Connect a speech-to-text model

Follow these instructions to connect and configure a speech-to-text model for P4 Search.

To learn more about setting configurations manually, see Configure P4 Search locally.

Set up auto-speech recognition with Azure Speech

  1. Set the auto-speech model to AzureSpeechModel:

  2. com.perforce.p4search.auto-speech.model=AzureSpeechModel

  3. Specify the auto-speech recognition service hostname. For example:

  4. com.perforce.p4search.auto-speech.host=https://eastus.stt.speech.microsoft.com

  5. Specify the language of the audio you want to be transcribed. For example:

  6. com.perforce.p4search.auto-speech.lang=en-US

  7. Enter the API key for your auto-speech recognition service. For example:

  8. com.perforce.p4search.auto-speech.key=0123456789ABCDEF0123456789ABCDEF

  9. Set the automatic speech recognition threshold for your auto-speech service as a floating point percentage. This threshold is the accuracy returned by your auto-speech service. For example, 0.6=60%.
  10. In this example, when the auto-speech threshold is set to 0.6, any transcription with 60% accuracy is accepted by the auto-speech service and anything below that is discarded.
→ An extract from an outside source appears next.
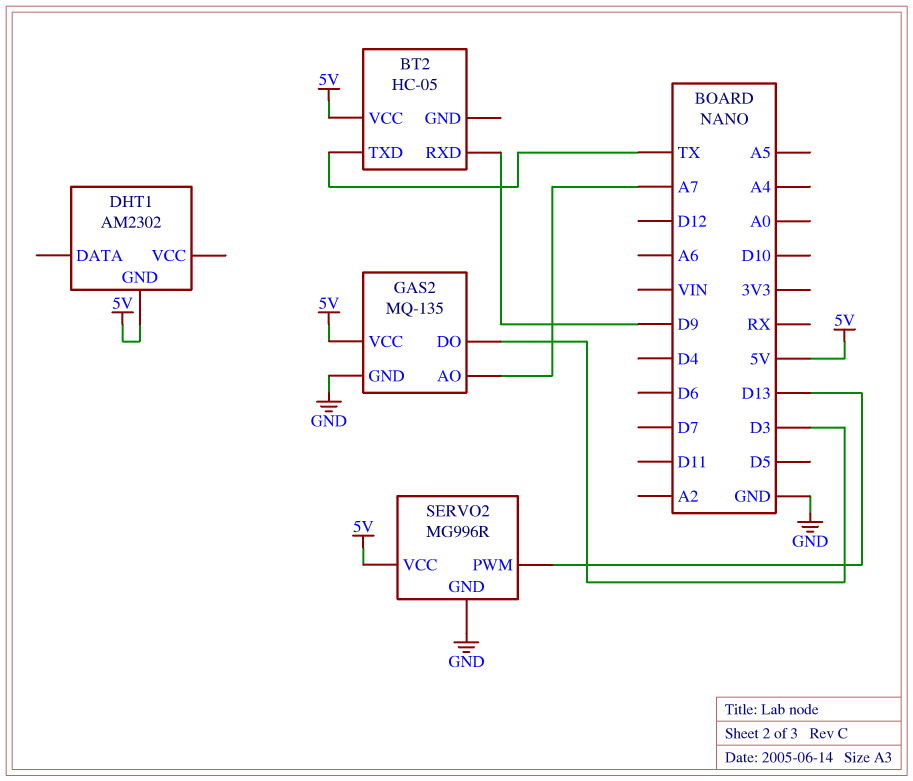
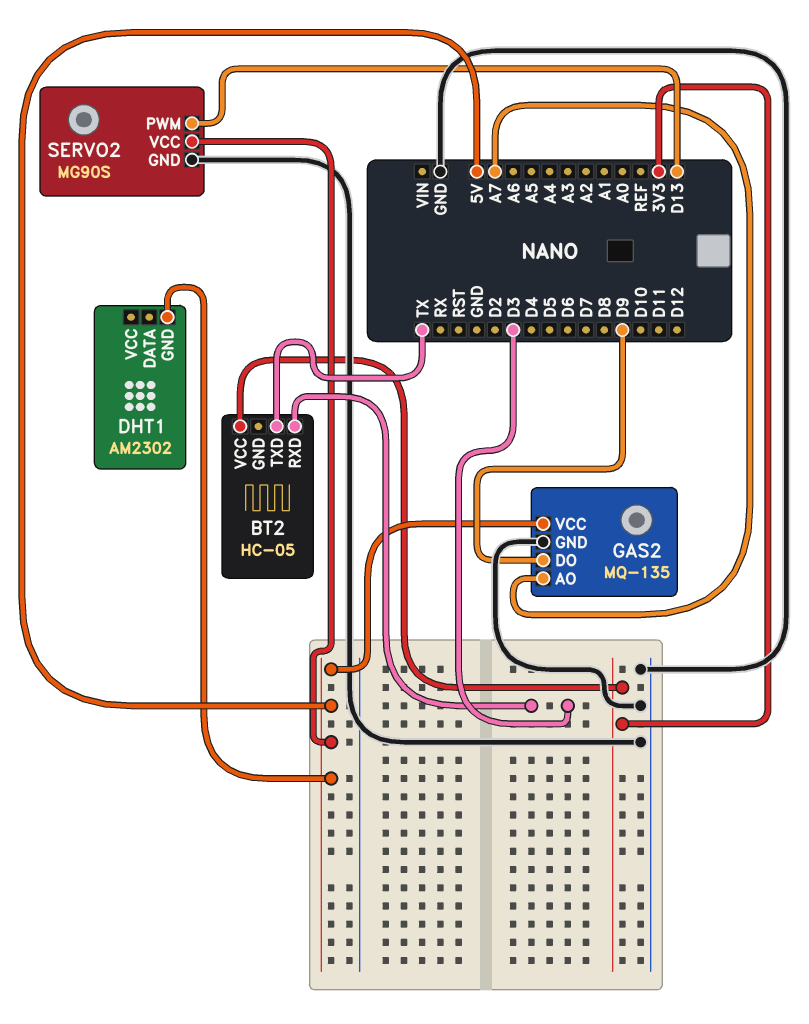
BT2 pin RXD: D9 -> D3
BT2 pin VCC: 5V -> 3V3
GAS2 pin DO: D3 -> D9
SERVO2: MG996R -> MG90S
    com.perforce.p4search.auto-speech.threshold=0.6

  11. Set the short audio transcribe limit (in seconds). For example:

  12. com.perforce.p4search.auto-speech.short-audio=60

  13. Specify the name of the cloud storage bucket or container where the large speech files will be stored. For example:

  14. com.perforce.p4search.auto-speech.bucket=cloud_storage_bucket_name

  15. Specify the timeout limit for short audio transcription processing from the cloud services (in seconds). For example:

  16. com.perforce.p4search.auto-speech.timeout=1200

All the configurations rogether:

com.perforce.p4search.auto-speech.model=AzureSpeechModel

com.perforce.p4search.auto-speech.host=https://eastus.stt.speech.microsoft.com

com.perforce.p4search.auto-speech.lang=en-US

com.perforce.p4search.auto-speech.key=0123456789ABCDEF0123456789ABCDEF

com.perforce.p4search.auto-speech.threshold=0.6

com.perforce.p4search.auto-speech.short-audio=60

com.perforce.p4search.auto-speech.bucket=cloud_storage_bucket_name

com.perforce.p4search.auto-speech.timeout=1200

Set up auto-speech recognition with Amazon Transcribe

  1. Set the auto-speech model to AmazonTranscribeModel:

  2. com.perforce.p4search.auto-speech.model=AmazonTranscribeModel

  3. Specify the auto-speech recognition service hostname. For example:

  4. com.perforce.p4search.auto-speech.host=us-east-2

  5. Specify the language of the audio you want to be transcribed. For example:

  6. com.perforce.p4search.auto-speech.lang=en-US

  7. Enter the API key for your auto-speech recognition service. The API key for the AmazonTranscribeModel is a combination of <aws_access_key_id> and <aws_secret_access_key>. For example:

  8. com.perforce.p4search.auto-speech.key=<aws_access_key_id>:<aws_secret_access_key>

    where

    ws_access_key_id=ABCDEFGHIJKL12345678

    ws_secret_access_key=ab0cd1ef2gh3IJ4aaaBBBcccWWW111rfc1234YERTpp

    gives

    com.perforce.p4search.auto-speech.key=ABCDEFGHIJKL12345678:ab0cd1ef2gh3IJ4aaaBBBcccWWW111rfc1234YERTpp

  9. Set the automatic speech recognition threshold for your auto-speech service as a floating point percentage. This threshold is the accuracy returned by your auto-speech service. For example, 0.6=60%.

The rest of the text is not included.